Philosophical critique of Francis Bacon

An Examination of the Philosophy of Bacon (Examen de la Philosophie de Bacon) is a posthumous work by Savoyard philosopher Joseph de Maistre, analyzing and criticizing the philosophy of Francis Bacon. It was published in 1836 and translated into English by Richard Lebrun in 1998.

== Thesis ==
Maistre considers Bacon to be the fountainhead of a destructive rationalistic ideology, blaming him for much of the scientism and atheism of the Age of Enlightenment. The argumentation against Bacon's philosophy is based on Maistre's epistemology first enunciated in the St Petersburg Dialogues (1819), according to which science depends on the innate ideas that are common to all human minds. Without such first principles, Maistre argues, experiments would be useless because there would be no basis for judging their validity. Maistre also argues that genius plays a pivotal role in great scientific discoveries, as demonstrated by inspired intellects such as Johannes Kepler, Galileo Galilei, and Isaac Newton, contrary to Bacon's theory about conforming to a mechanistic method.

== Reception ==
Although not as well known as some of Maistre's other works, its importance has long been recognized in France. Augustin Bonnetty remarked that "it would perhaps be necessary to go back to Pascal's Lettres provinciales to find a more severe, more mocking, more pointed critique." Gustave Flaubert quoted a few sentences from the work in his novel Bouvard et Pécuchet (1881)—a critique of bourgeoisie society:

“Bacon est absolument dépourvu de l’esprit d’analyse; non seulement ne savait pas résoudre les questions, mais ne savait pas même les poser. // Bacon, absolutely destitute of the spirit of analysis, not only did not know how to resolve questions, but did not even know how to pose them.”
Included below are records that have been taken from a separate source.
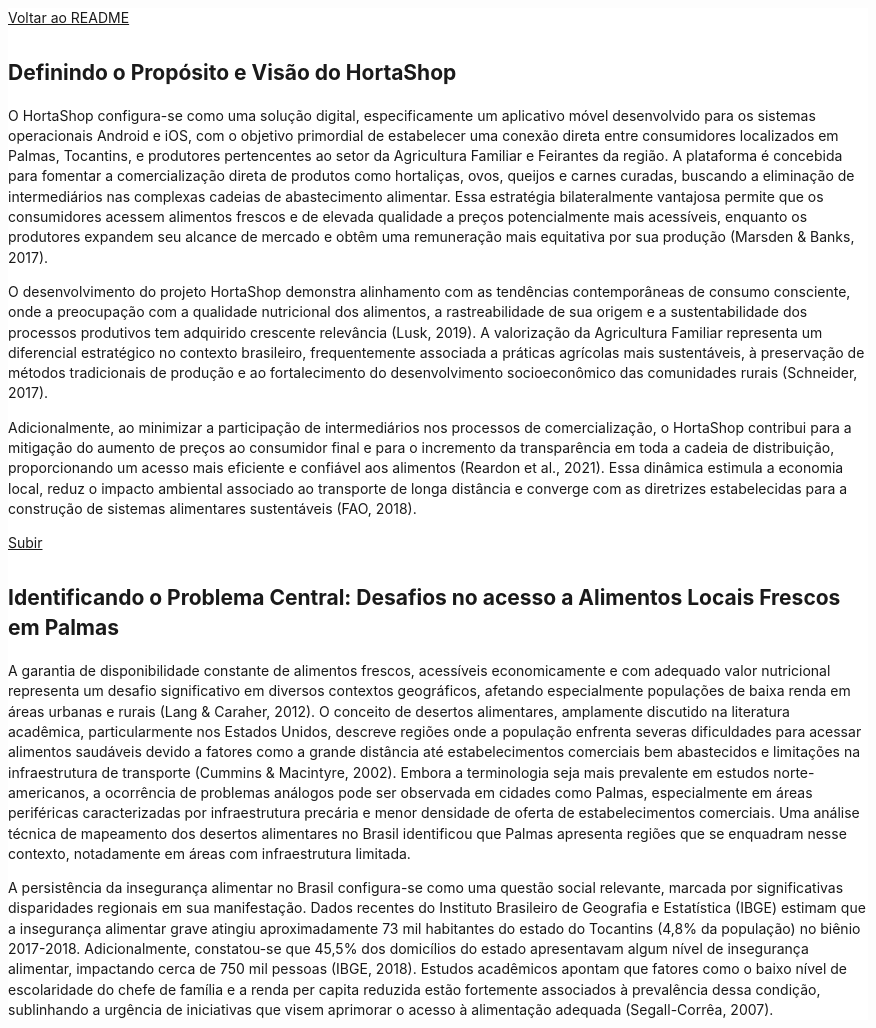 [Voltar ao README](https://github.com/HortaShop-PS)

## Definindo o Propósito e Visão do HortaShop

O HortaShop configura-se como uma solução digital, especificamente um aplicativo móvel desenvolvido para os sistemas operacionais Android e iOS, com o objetivo primordial de estabelecer uma conexão direta entre consumidores localizados em Palmas, Tocantins, e produtores pertencentes ao setor da Agricultura Familiar e Feirantes da região. A plataforma é concebida para fomentar a comercialização direta de produtos como hortaliças, ovos, queijos e carnes curadas, buscando a eliminação de intermediários nas complexas cadeias de abastecimento alimentar. Essa estratégia bilateralmente vantajosa permite que os consumidores acessem alimentos frescos e de elevada qualidade a preços potencialmente mais acessíveis, enquanto os produtores expandem seu alcance de mercado e obtêm uma remuneração mais equitativa por sua produção (Marsden & Banks, 2017).

O desenvolvimento do projeto HortaShop demonstra alinhamento com as tendências contemporâneas de consumo consciente, onde a preocupação com a qualidade nutricional dos alimentos, a rastreabilidade de sua origem e a sustentabilidade dos processos produtivos tem adquirido crescente relevância (Lusk, 2019). A valorização da Agricultura Familiar representa um diferencial estratégico no contexto brasileiro, frequentemente associada a práticas agrícolas mais sustentáveis, à preservação de métodos tradicionais de produção e ao fortalecimento do desenvolvimento socioeconômico das comunidades rurais (Schneider, 2017).

Adicionalmente, ao minimizar a participação de intermediários nos processos de comercialização, o HortaShop contribui para a mitigação do aumento de preços ao consumidor final e para o incremento da transparência em toda a cadeia de distribuição, proporcionando um acesso mais eficiente e confiável aos alimentos (Reardon et al., 2021). Essa dinâmica estimula a economia local, reduz o impacto ambiental associado ao transporte de longa distância e converge com as diretrizes estabelecidas para a construção de sistemas alimentares sustentáveis (FAO, 2018).

[Subir](#produto-mínimo-viável)

## Identificando o Problema Central: Desafios no acesso a Alimentos Locais Frescos em Palmas

A garantia de disponibilidade constante de alimentos frescos, acessíveis economicamente e com adequado valor nutricional representa um desafio significativo em diversos contextos geográficos, afetando especialmente populações de baixa renda em áreas urbanas e rurais (Lang & Caraher, 2012). O conceito de desertos alimentares, amplamente discutido na literatura acadêmica, particularmente nos Estados Unidos, descreve regiões onde a população enfrenta severas dificuldades para acessar alimentos saudáveis devido a fatores como a grande distância até estabelecimentos comerciais bem abastecidos e limitações na infraestrutura de transporte (Cummins & Macintyre, 2002). Embora a terminologia seja mais prevalente em estudos norte-americanos, a ocorrência de problemas análogos pode ser observada em cidades como Palmas, especialmente em áreas periféricas caracterizadas por infraestrutura precária e menor densidade de oferta de estabelecimentos comerciais. Uma análise técnica de mapeamento dos desertos alimentares no Brasil identificou que Palmas apresenta regiões que se enquadram nesse contexto, notadamente em áreas com infraestrutura limitada.

A persistência da insegurança alimentar no Brasil configura-se como uma questão social relevante, marcada por significativas disparidades regionais em sua manifestação. Dados recentes do Instituto Brasileiro de Geografia e Estatística (IBGE) estimam que a insegurança alimentar grave atingiu aproximadamente 73 mil habitantes do estado do Tocantins (4,8% da população) no biênio 2017-2018. Adicionalmente, constatou-se que 45,5% dos domicílios do estado apresentavam algum nível de insegurança alimentar, impactando cerca de 750 mil pessoas (IBGE, 2018). Estudos acadêmicos apontam que fatores como o baixo nível de escolaridade do chefe de família e a renda per capita reduzida estão fortemente associados à prevalência dessa condição, sublinhando a urgência de iniciativas que visem aprimorar o acesso à alimentação adequada (Segall-Corrêa, 2007).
“Bacon, man étranger à toutes les sciences et dont toutes les idées fondamentales étaient fausses. // Bacon, a man foreign to all sciences and whose fundamental ideas were false to the point of ridiculousness!”

Charles Augustin Sainte-Beuve, one of the most distinguished literary critics in nineteenth-century France, thought that Maistre's chapters on final causes and on the union of religion and science contained "certainly some of the finest pages that have ever been written in a human language."

Scholars have also claimed that Maistre's work anticipated the philosophy of modern science. According to Frederick Holdsworth, Maistre described for the first time many of the principles on which modern scientific method is based on such matters as the nature of causality, the inevitable human-centeredness of all scientific understanding, the role of intuition in scientific discovery, and the inescapability of metaphysical considerations. Larry Siedentop concluded that Maistre reached "important and original conclusions about scientific method – conclusions which have since been accepted by the philosophy of science." Owen Bradley claims that "Maistre's critique of Enlightenment notions of science is significant in its own right as a highly modern approach to the history of science."